Using a number line, what whole number and rational number to the nearest half is sqrt 10 between?

To determine where $\sqrt{10}$ lies on a number line and find the whole number and rational number to the nearest half, we can start by calculating the approximate value of $\sqrt{10}$.

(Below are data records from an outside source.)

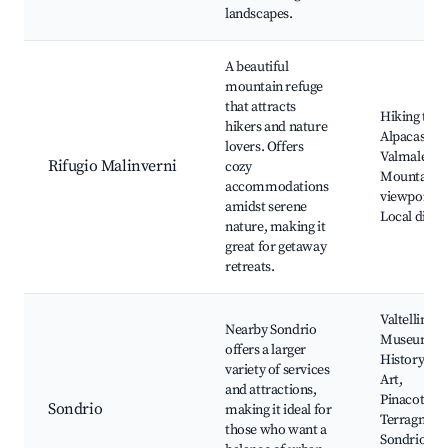
landscapes.
A beautiful
mountain refuge
that attracts
Hiking trail
hikers and nature
Alpacas of
lovers. Offers
Valmalenco
Rifugio Malinverni
cozy
Mountain
accommodations
viewpoints,
amidst serene
Local dinin
nature, making it
great for getaway
retreats.
Valtellinese
Nearby Sondrio
Museum of
offers a larger
History an
variety of services
Art,
and attractions,
Pinacoteca
Sondrio
making it ideal for
Terragni,
those who want a
Sondrio's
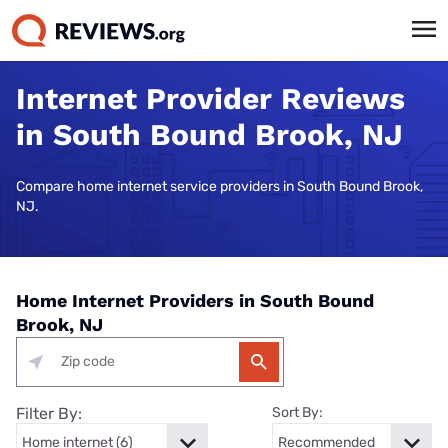
Internet Provider Reviews
in South Bound Brook, NJ
Compare home internet service providers in South Bound Brook,
NJ.
Home Internet Providers in South Bound
Brook, NJ
Filter By:
Sort By:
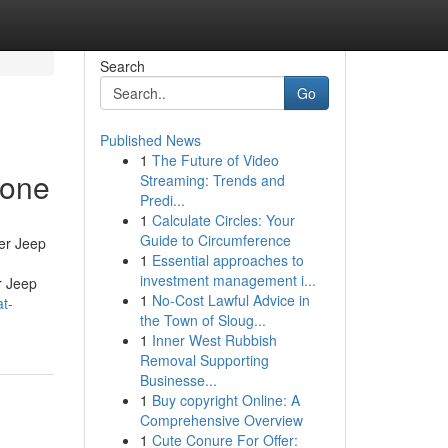
Search
Go
Published News
1
The Future of Video
yone
Streaming: Trends and
Predi...
1
Calculate Circles: Your
Guide to Circumference
er Jeep
1
Essential approaches to
investment management i...
r Jeep
1
No-Cost Lawful Advice in
t-
the Town of Sloug...
1
Inner West Rubbish
Removal Supporting
Businesse...
1
Buy copyright Online: A
Comprehensive Overview
1
Cute Conure For Offer:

Since $3^2=9$ and $4^2=16$, we know that:

$$3<\sqrt{10}<4$$

Now, to find a more precise value, we can do some additional checks:

• ${3.1}^2=9.61$ which is less than 10
• ${3.2}^2=10.24$ which is greater than 10

Thus, we can narrow it down further:

$$3.1<\sqrt{10}<3.2$$

To estimate further, we can check:

• ${3.15}^2=9.9225$ which is less than 10
• ${3.16}^2=10.0576$ which is greater than 10

This gives us:

$$3.15<\sqrt{10}<3.16$$

To round $\sqrt{10}$ to the nearest half, we can look at the two nearest halves around $3.15$ and $3.16$:

• The nearest halves are $3.0$ and $3.5$.
• Since $3.15$ is closer to $3.0$ (specifically, $3.15-3.0=0.15$ and $3.5-3.15=0.35$), we round $\sqrt{10}$ down to $3.0$.

Thus, to the nearest half, we conclude that:

1. The whole number $\sqrt{10}$ is between is $3$.
2. The rational number to the nearest half is $3.0$.

Therefore, $\sqrt{10}$ is between $3$ and $3.0$ on the number line.